In a nutshell Web3.0 could simply mean “the Web knowing what I mean.” For instance if I say, “I want a 2-bedroom near the beach for $2500,” here’s what Google gives me:

Not bad, except I am nowhere near California or New York! The trick is knowing the “context;” where I am (“location”) and what I think is “near” (what I call “correctness”) and the “channel” (am I out on my mobile device?)

All this is difficult to say the least and startups like Primal Fusion, Siri and Twine are trying to solve the front end piece and slowly but surely web technologies and standards are being put in place to help structure the underlying data (or make relationships more relevant.)

For those brands that can understand the challenges and opportunities, there will be new leaders created in this next wave.

Print3D- How will you use it?

There is a great post on the Ponoko blog, that talks about a disruptive shift in the way consumers will represent everything from maps to parts. Its called 3D printing and could be as important a change in the way we think about form as the shift from dot-matrix printers (remember those?) to laser printers.

The reason is because a company called Desktop Factory has dropped the price of the individual units to below $5000. While not exactly a staple on everyones Christmas list, they have gotten to the range that the Apple LaserWriter was in about 1985. I remember using one of these around that time and apart from the outrageous price per page (I was using it in school or at Kinkos) I knew after I saw the output that there was no going back to dot-matrix. It was like seeing a movie in colour, then again in black and white; there was no comparison.

Although dot-matrix printers continued to improve in quality and speed, the flexibility of laser printing quickly changed the way that people thought about putting graphics and text on the page.

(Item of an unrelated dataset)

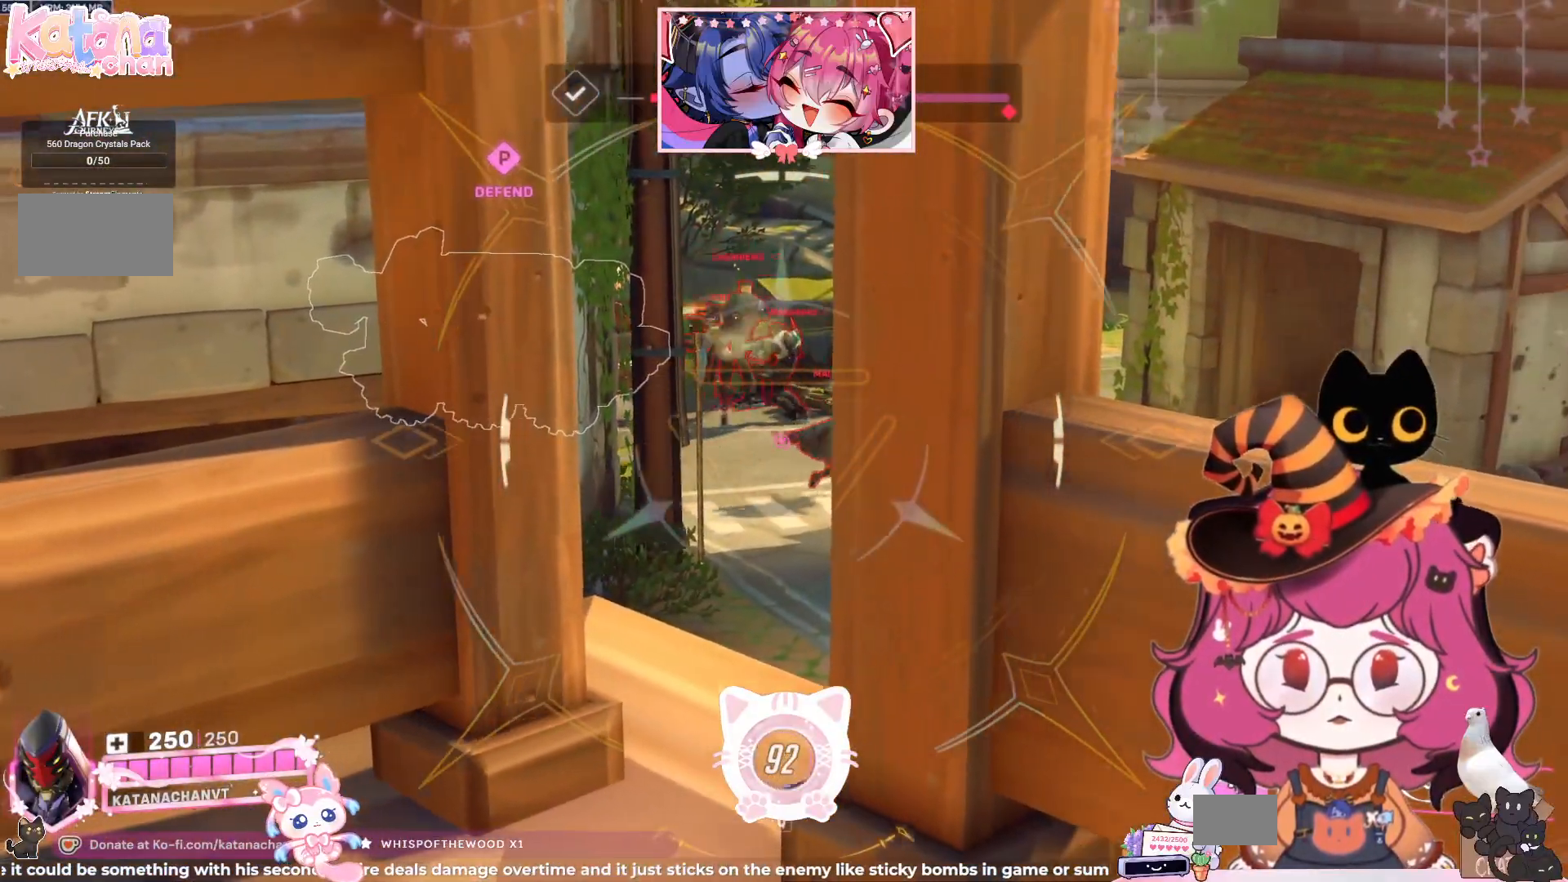
{"keys": ["a", "ctrl"], "mouse": ["right"], "events": [[117, "a", "down"], [250, "a", "up"], [417, "a", "down"]]}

In theory consumers were able to compete with publishers with the availability of these new tools. But the reality was not quite as profound.

What I remember was that there were quite a few newsletters, posters etc. that looked like they had been assembled from a whole bunch of different sources and thrown down on paper. (Which reminds me of what is currently happening with interactive applications and Web 2.0, but that’s a whole other post.) What struck me at the time was that there still needed to be some design involved to make sense not only of the detail but of the overall picture.

You could see this about a decade later when the first html pages were created. (Anyone remember rainbow lines and scrolling status bar text?) Even though the palette of choices and tools was limited, those skilled web designers could make great looking pages even in those early days.

So maybe 3D printing will bring a new way of envisaging information to the masses. But it will still take talented designers to really make the information usuable to the masses.

(An interesting sideline to this discussion, RepRap makes a printer that (although not as esthetically nice as other commercially available machines) has successfully replicated (or cloned) itself by making its parts. Available under GNU, there are documents online so you can make one yourself.)